■ **Extracted records**
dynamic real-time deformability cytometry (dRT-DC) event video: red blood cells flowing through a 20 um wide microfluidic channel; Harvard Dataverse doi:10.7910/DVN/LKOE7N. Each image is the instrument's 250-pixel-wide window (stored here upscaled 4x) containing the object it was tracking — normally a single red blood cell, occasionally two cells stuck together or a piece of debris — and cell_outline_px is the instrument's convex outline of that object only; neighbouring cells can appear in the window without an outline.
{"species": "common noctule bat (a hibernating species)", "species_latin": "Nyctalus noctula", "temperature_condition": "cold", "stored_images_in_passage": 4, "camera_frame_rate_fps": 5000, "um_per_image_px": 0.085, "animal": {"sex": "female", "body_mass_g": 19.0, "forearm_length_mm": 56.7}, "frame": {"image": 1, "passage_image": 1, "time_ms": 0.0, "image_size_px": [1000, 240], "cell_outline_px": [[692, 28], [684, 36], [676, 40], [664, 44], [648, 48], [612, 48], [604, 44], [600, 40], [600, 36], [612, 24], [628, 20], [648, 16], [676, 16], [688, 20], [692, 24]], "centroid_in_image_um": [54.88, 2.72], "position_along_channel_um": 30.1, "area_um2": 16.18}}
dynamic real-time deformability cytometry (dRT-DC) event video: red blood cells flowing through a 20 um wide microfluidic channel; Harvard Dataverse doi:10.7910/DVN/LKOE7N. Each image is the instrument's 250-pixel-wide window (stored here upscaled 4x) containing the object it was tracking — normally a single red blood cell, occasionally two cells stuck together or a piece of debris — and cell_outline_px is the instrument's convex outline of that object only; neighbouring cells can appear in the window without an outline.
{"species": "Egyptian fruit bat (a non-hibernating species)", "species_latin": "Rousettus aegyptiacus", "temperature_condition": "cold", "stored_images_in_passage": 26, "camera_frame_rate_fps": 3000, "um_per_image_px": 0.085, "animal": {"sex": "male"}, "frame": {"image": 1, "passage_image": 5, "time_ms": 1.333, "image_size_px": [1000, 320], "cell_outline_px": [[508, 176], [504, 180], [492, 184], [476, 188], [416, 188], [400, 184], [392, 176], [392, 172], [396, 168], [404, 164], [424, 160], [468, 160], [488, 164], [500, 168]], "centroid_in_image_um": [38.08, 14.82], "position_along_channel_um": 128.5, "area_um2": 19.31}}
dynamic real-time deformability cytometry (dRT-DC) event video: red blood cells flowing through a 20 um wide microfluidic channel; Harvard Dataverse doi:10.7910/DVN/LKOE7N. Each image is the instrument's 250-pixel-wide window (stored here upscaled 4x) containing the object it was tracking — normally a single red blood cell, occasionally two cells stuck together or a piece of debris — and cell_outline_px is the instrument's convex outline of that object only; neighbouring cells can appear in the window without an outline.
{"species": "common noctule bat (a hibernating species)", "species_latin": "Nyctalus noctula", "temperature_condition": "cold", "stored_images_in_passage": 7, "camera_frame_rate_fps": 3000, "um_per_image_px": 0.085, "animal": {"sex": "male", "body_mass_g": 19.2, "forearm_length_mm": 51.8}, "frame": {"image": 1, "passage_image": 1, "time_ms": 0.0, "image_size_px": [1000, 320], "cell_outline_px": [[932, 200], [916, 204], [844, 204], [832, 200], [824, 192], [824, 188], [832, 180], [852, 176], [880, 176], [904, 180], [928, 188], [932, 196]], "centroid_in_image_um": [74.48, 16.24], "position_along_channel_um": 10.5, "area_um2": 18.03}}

■ **WORK TO DO**
Give back all the data exactly as written.

■ **ANSWER TO THE PROBLEM**
dynamic real-time deformability cytometry (dRT-DC) event video: red blood cells flowing through a 20 um wide microfluidic channel; Harvard Dataverse doi:10.7910/DVN/LKOE7N. Each image is the instrument's 250-pixel-wide window (stored here upscaled 4x) containing the object it was tracking — normally a single red blood cell, occasionally two cells stuck together or a piece of debris — and cell_outline_px is the instrument's convex outline of that object only; neighbouring cells can appear in the window without an outline.
{"species": "common noctule bat (a hibernating species)", "species_latin": "Nyctalus noctula", "temperature_condition": "cold", "stored_images_in_passage": 4, "camera_frame_rate_fps": 5000, "um_per_image_px": 0.085, "animal": {"sex": "female", "body_mass_g": 19.0, "forearm_length_mm": 56.7}, "frame": {"image": 1, "passage_image": 1, "time_ms": 0.0, "image_size_px": [1000, 240], "cell_outline_px": [[692, 28], [684, 36], [676, 40], [664, 44], [648, 48], [612, 48], [604, 44], [600, 40], [600, 36], [612, 24], [628, 20], [648, 16], [676, 16], [688, 20], [692, 24]], "centroid_in_image_um": [54.88, 2.72], "position_along_channel_um": 30.1, "area_um2": 16.18}}
dynamic real-time deformability cytometry (dRT-DC) event video: red blood cells flowing through a 20 um wide microfluidic channel; Harvard Dataverse doi:10.7910/DVN/LKOE7N. Each image is the instrument's 250-pixel-wide window (stored here upscaled 4x) containing the object it was tracking — normally a single red blood cell, occasionally two cells stuck together or a piece of debris — and cell_outline_px is the instrument's convex outline of that object only; neighbouring cells can appear in the window without an outline.
{"species": "Egyptian fruit bat (a non-hibernating species)", "species_latin": "Rousettus aegyptiacus", "temperature_condition": "cold", "stored_images_in_passage": 26, "camera_frame_rate_fps": 3000, "um_per_image_px": 0.085, "animal": {"sex": "male"}, "frame": {"image": 1, "passage_image": 5, "time_ms": 1.333, "image_size_px": [1000, 320], "cell_outline_px": [[508, 176], [504, 180], [492, 184], [476, 188], [416, 188], [400, 184], [392, 176], [392, 172], [396, 168], [404, 164], [424, 160], [468, 160], [488, 164], [500, 168]], "centroid_in_image_um": [38.08, 14.82], "position_along_channel_um": 128.5, "area_um2": 19.31}}
dynamic real-time deformability cytometry (dRT-DC) event video: red blood cells flowing through a 20 um wide microfluidic channel; Harvard Dataverse doi:10.7910/DVN/LKOE7N. Each image is the instrument's 250-pixel-wide window (stored here upscaled 4x) containing the object it was tracking — normally a single red blood cell, occasionally two cells stuck together or a piece of debris — and cell_outline_px is the instrument's convex outline of that object only; neighbouring cells can appear in the window without an outline.
{"species": "common noctule bat (a hibernating species)", "species_latin": "Nyctalus noctula", "temperature_condition": "cold", "stored_images_in_passage": 7, "camera_frame_rate_fps": 3000, "um_per_image_px": 0.085, "animal": {"sex": "male", "body_mass_g": 19.2, "forearm_length_mm": 51.8}, "frame": {"image": 1, "passage_image": 1, "time_ms": 0.0, "image_size_px": [1000, 320], "cell_outline_px": [[932, 200], [916, 204], [844, 204], [832, 200], [824, 192], [824, 188], [832, 180], [852, 176], [880, 176], [904, 180], [928, 188], [932, 196]], "centroid_in_image_um": [74.48, 16.24], "position_along_channel_um": 10.5, "area_um2": 18.03}}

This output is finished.